- PROVIDED INFORMATION
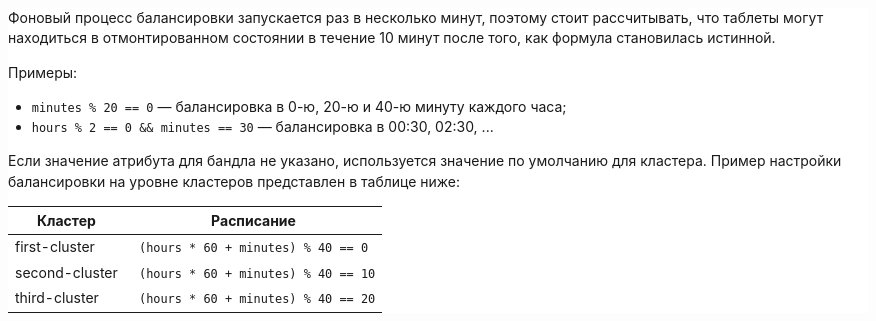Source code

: Фоновый процесс балансировки запускается раз в несколько минут, поэтому стоит рассчитывать, что таблеты могут находиться в отмонтированном состоянии в течение 10 минут после того, как формула становилась истинной.

Примеры:

- `minutes % 20 == 0` — балансировка в 0-ю, 20-ю и 40-ю минуту каждого часа;
- `hours % 2 == 0 && minutes == 30` — балансировка в 00:30, 02:30, ...

Если значение атрибута для бандла не указано, используется значение по умолчанию для кластера. Пример настройки балансировки на уровне кластеров представлен в таблице ниже:

| Кластер | Расписание |
| ---------- | ------------------------------------ |
| first-cluster | ` (hours * 60 + minutes) % 40 == 0` |
| second-cluster | ` (hours * 60 + minutes) % 40 == 10` |
| third-cluster | ` (hours * 60 + minutes) % 40 == 20` |
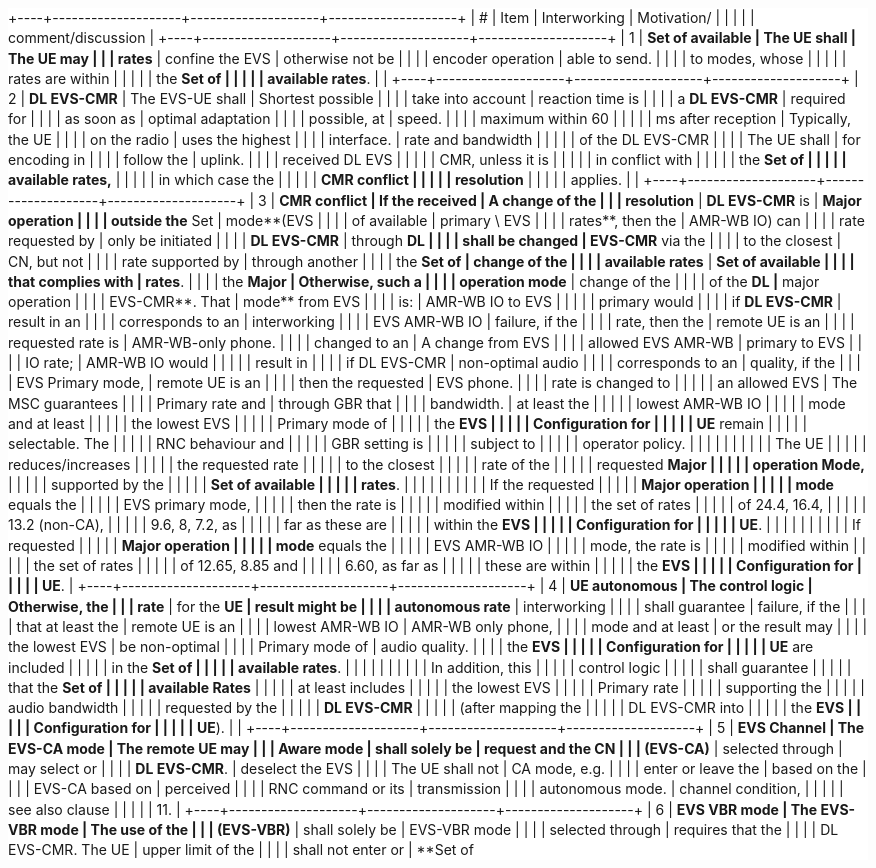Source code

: +----+--------------------+--------------------+--------------------+ | # | Item | Interworking | Motivation/ | | | | | comment/discussion | +----+--------------------+--------------------+--------------------+ | 1 | **Set of available | The UE shall | The UE may | | | rates** | confine the EVS | otherwise not be | | | | encoder operation | able to send. | | | | to modes, whose | | | | | rates are within | | | | | the **Set of | | | | | available rates**. | | +----+--------------------+--------------------+--------------------+ | 2 | **DL EVS-CMR** | The EVS-UE shall | Shortest possible | | | | take into account | reaction time is | | | | a **DL EVS-CMR** | required for | | | | as soon as | optimal adaptation | | | | possible, at | speed. | | | | maximum within 60 | | | | | ms after reception | Typically, the UE | | | | on the radio | uses the highest | | | | interface. | rate and bandwidth | | | | | of the DL EVS-CMR | | | | The UE shall | for encoding in | | | | follow the | uplink. | | | | received DL EVS | | | | | CMR, unless it is | | | | | in conflict with | | | | | the **Set of | | | | | available rates,** | | | | | in which case the | | | | | **CMR conflict | | | | | resolution** | | | | | applies. | | +----+--------------------+--------------------+--------------------+ | 3 | **CMR conflict | If the received | A change of the | | | resolution** | **DL EVS-CMR** is | **Major operation | | | | outside the** Set | mode**(EVS | | | | of available | primary \  EVS | | | | rates**, then the | AMR-WB IO) can | | | | rate requested by | only be initiated | | | | **DL EVS-CMR** | through **DL | | | | shall be changed | EVS-CMR** via the | | | | to the closest | CN, but not | | | | rate supported by | through another | | | | the **Set of | change of the | | | | available rates** | **Set of available | | | | that complies with | rates**. | | | | the **Major | Otherwise, such a | | | | operation mode** | change of the | | | | of the **DL |** major operation | | | | EVS-CMR**. That | mode** from EVS | | | | is: | AMR-WB IO to EVS | | | | | primary would | | | | if **DL EVS-CMR** | result in an | | | | corresponds to an | interworking | | | | EVS AMR-WB IO | failure, if the | | | | rate, then the | remote UE is an | | | | requested rate is | AMR-WB-only phone. | | | | changed to an | A change from EVS | | | | allowed EVS AMR-WB | primary to EVS | | | | IO rate; | AMR-WB IO would | | | | | result in | | | | if DL EVS-CMR | non-optimal audio | | | | corresponds to an | quality, if the | | | | EVS Primary mode, | remote UE is an | | | | then the requested | EVS phone. | | | | rate is changed to | | | | | an allowed EVS | The MSC guarantees | | | | Primary rate and | through GBR that | | | | bandwidth. | at least the | | | | | lowest AMR-WB IO | | | | | mode and at least | | | | | the lowest EVS | | | | | Primary mode of | | | | | the **EVS | | | | | Configuration for | | | | | UE** remain | | | | | selectable. The | | | | | RNC behaviour and | | | | | GBR setting is | | | | | subject to | | | | | operator policy. | | | | | | | | | | The UE | | | | | reduces/increases | | | | | the requested rate | | | | | to the closest | | | | | rate of the | | | | | requested **Major | | | | | operation Mode,** | | | | | supported by the | | | | | **Set of available | | | | | rates**. | | | | | | | | | | If the requested | | | | | **Major operation | | | | | mode** equals the | | | | | EVS primary mode, | | | | | then the rate is | | | | | modified within | | | | | the set of rates | | | | | of 24.4, 16.4, | | | | | 13.2 (non-CA), | | | | | 9.6, 8, 7.2, as | | | | | far as these are | | | | | within the **EVS | | | | | Configuration for | | | | | UE**. | | | | | | | | | | If requested | | | | | **Major operation | | | | | mode** equals the | | | | | EVS AMR-WB IO | | | | | mode, the rate is | | | | | modified within | | | | | the set of rates | | | | | of 12.65, 8.85 and | | | | | 6.60, as far as | | | | | these are within | | | | | the **EVS | | | | | Configuration for | | | | | UE**. | +----+--------------------+--------------------+--------------------+ | 4 | **UE autonomous | The control logic | Otherwise, the | | | rate** | for the **UE | result might be | | | | autonomous rate** | interworking | | | | shall guarantee | failure, if the | | | | that at least the | remote UE is an | | | | lowest AMR-WB IO | AMR-WB only phone, | | | | mode and at least | or the result may | | | | the lowest EVS | be non-optimal | | | | Primary mode of | audio quality. | | | | the **EVS | | | | | Configuration for | | | | | UE** are included | | | | | in the **Set of | | | | | available rates**. | | | | | | | | | | In addition, this | | | | | control logic | | | | | shall guarantee | | | | | that the **Set of | | | | | available Rates** | | | | | at least includes | | | | | the lowest EVS | | | | | Primary rate | | | | | supporting the | | | | | audio bandwidth | | | | | requested by the | | | | | **DL EVS-CMR** | | | | | (after mapping the | | | | | DL EVS-CMR into | | | | | the **EVS | | | | | Configuration for | | | | | UE**). | | +----+--------------------+--------------------+--------------------+ | 5 | **EVS Channel | The EVS-CA mode | The remote UE may | | | Aware mode | shall solely be | request and the CN | | | (EVS-CA)** | selected through | may select or | | | | **DL EVS-CMR**. | deselect the EVS | | | | The UE shall not | CA mode, e.g. | | | | enter or leave the | based on the | | | | EVS-CA based on | perceived | | | | RNC command or its | transmission | | | | autonomous mode. | channel condition, | | | | | see also clause | | | | | 11. | +----+--------------------+--------------------+--------------------+ | 6 | **EVS VBR mode | The EVS-VBR mode | The use of the | | | (EVS-VBR)** | shall solely be | EVS-VBR mode | | | | selected through | requires that the | | | | DL EVS-CMR. The UE | upper limit of the | | | | shall not enter or | **Set of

- PROBLEM DESCRIPTION
Reproduce every line of the items above without any change, leaving out the pictures.

- SOLUTION BELOW
Source code

: Фоновый процесс балансировки запускается раз в несколько минут, поэтому стоит рассчитывать, что таблеты могут находиться в отмонтированном состоянии в течение 10 минут после того, как формула становилась истинной.

Примеры:

- `minutes % 20 == 0` — балансировка в 0-ю, 20-ю и 40-ю минуту каждого часа;
- `hours % 2 == 0 && minutes == 30` — балансировка в 00:30, 02:30, ...

Если значение атрибута для бандла не указано, используется значение по умолчанию для кластера. Пример настройки балансировки на уровне кластеров представлен в таблице ниже:

| Кластер | Расписание |
| ---------- | ------------------------------------ |
| first-cluster | ` (hours * 60 + minutes) % 40 == 0` |
| second-cluster | ` (hours * 60 + minutes) % 40 == 10` |
| third-cluster | ` (hours * 60 + minutes) % 40 == 20` |
Source code

: +----+--------------------+--------------------+--------------------+ | # | Item | Interworking | Motivation/ | | | | | comment/discussion | +----+--------------------+--------------------+--------------------+ | 1 | **Set of available | The UE shall | The UE may | | | rates** | confine the EVS | otherwise not be | | | | encoder operation | able to send. | | | | to modes, whose | | | | | rates are within | | | | | the **Set of | | | | | available rates**. | | +----+--------------------+--------------------+--------------------+ | 2 | **DL EVS-CMR** | The EVS-UE shall | Shortest possible | | | | take into account | reaction time is | | | | a **DL EVS-CMR** | required for | | | | as soon as | optimal adaptation | | | | possible, at | speed. | | | | maximum within 60 | | | | | ms after reception | Typically, the UE | | | | on the radio | uses the highest | | | | interface. | rate and bandwidth | | | | | of the DL EVS-CMR | | | | The UE shall | for encoding in | | | | follow the | uplink. | | | | received DL EVS | | | | | CMR, unless it is | | | | | in conflict with | | | | | the **Set of | | | | | available rates,** | | | | | in which case the | | | | | **CMR conflict | | | | | resolution** | | | | | applies. | | +----+--------------------+--------------------+--------------------+ | 3 | **CMR conflict | If the received | A change of the | | | resolution** | **DL EVS-CMR** is | **Major operation | | | | outside the** Set | mode**(EVS | | | | of available | primary \  EVS | | | | rates**, then the | AMR-WB IO) can | | | | rate requested by | only be initiated | | | | **DL EVS-CMR** | through **DL | | | | shall be changed | EVS-CMR** via the | | | | to the closest | CN, but not | | | | rate supported by | through another | | | | the **Set of | change of the | | | | available rates** | **Set of available | | | | that complies with | rates**. | | | | the **Major | Otherwise, such a | | | | operation mode** | change of the | | | | of the **DL |** major operation | | | | EVS-CMR**. That | mode** from EVS | | | | is: | AMR-WB IO to EVS | | | | | primary would | | | | if **DL EVS-CMR** | result in an | | | | corresponds to an | interworking | | | | EVS AMR-WB IO | failure, if the | | | | rate, then the | remote UE is an | | | | requested rate is | AMR-WB-only phone. | | | | changed to an | A change from EVS | | | | allowed EVS AMR-WB | primary to EVS | | | | IO rate; | AMR-WB IO would | | | | | result in | | | | if DL EVS-CMR | non-optimal audio | | | | corresponds to an | quality, if the | | | | EVS Primary mode, | remote UE is an | | | | then the requested | EVS phone. | | | | rate is changed to | | | | | an allowed EVS | The MSC guarantees | | | | Primary rate and | through GBR that | | | | bandwidth. | at least the | | | | | lowest AMR-WB IO | | | | | mode and at least | | | | | the lowest EVS | | | | | Primary mode of | | | | | the **EVS | | | | | Configuration for | | | | | UE** remain | | | | | selectable. The | | | | | RNC behaviour and | | | | | GBR setting is | | | | | subject to | | | | | operator policy. | | | | | | | | | | The UE | | | | | reduces/increases | | | | | the requested rate | | | | | to the closest | | | | | rate of the | | | | | requested **Major | | | | | operation Mode,** | | | | | supported by the | | | | | **Set of available | | | | | rates**. | | | | | | | | | | If the requested | | | | | **Major operation | | | | | mode** equals the | | | | | EVS primary mode, | | | | | then the rate is | | | | | modified within | | | | | the set of rates | | | | | of 24.4, 16.4, | | | | | 13.2 (non-CA), | | | | | 9.6, 8, 7.2, as | | | | | far as these are | | | | | within the **EVS | | | | | Configuration for | | | | | UE**. | | | | | | | | | | If requested | | | | | **Major operation | | | | | mode** equals the | | | | | EVS AMR-WB IO | | | | | mode, the rate is | | | | | modified within | | | | | the set of rates | | | | | of 12.65, 8.85 and | | | | | 6.60, as far as | | | | | these are within | | | | | the **EVS | | | | | Configuration for | | | | | UE**. | +----+--------------------+--------------------+--------------------+ | 4 | **UE autonomous | The control logic | Otherwise, the | | | rate** | for the **UE | result might be | | | | autonomous rate** | interworking | | | | shall guarantee | failure, if the | | | | that at least the | remote UE is an | | | | lowest AMR-WB IO | AMR-WB only phone, | | | | mode and at least | or the result may | | | | the lowest EVS | be non-optimal | | | | Primary mode of | audio quality. | | | | the **EVS | | | | | Configuration for | | | | | UE** are included | | | | | in the **Set of | | | | | available rates**. | | | | | | | | | | In addition, this | | | | | control logic | | | | | shall guarantee | | | | | that the **Set of | | | | | available Rates** | | | | | at least includes | | | | | the lowest EVS | | | | | Primary rate | | | | | supporting the | | | | | audio bandwidth | | | | | requested by the | | | | | **DL EVS-CMR** | | | | | (after mapping the | | | | | DL EVS-CMR into | | | | | the **EVS | | | | | Configuration for | | | | | UE**). | | +----+--------------------+--------------------+--------------------+ | 5 | **EVS Channel | The EVS-CA mode | The remote UE may | | | Aware mode | shall solely be | request and the CN | | | (EVS-CA)** | selected through | may select or | | | | **DL EVS-CMR**. | deselect the EVS | | | | The UE shall not | CA mode, e.g. | | | | enter or leave the | based on the | | | | EVS-CA based on | perceived | | | | RNC command or its | transmission | | | | autonomous mode. | channel condition, | | | | | see also clause | | | | | 11. | +----+--------------------+--------------------+--------------------+ | 6 | **EVS VBR mode | The EVS-VBR mode | The use of the | | | (EVS-VBR)** | shall solely be | EVS-VBR mode | | | | selected through | requires that the | | | | DL EVS-CMR. The UE | upper limit of the | | | | shall not enter or | **Set of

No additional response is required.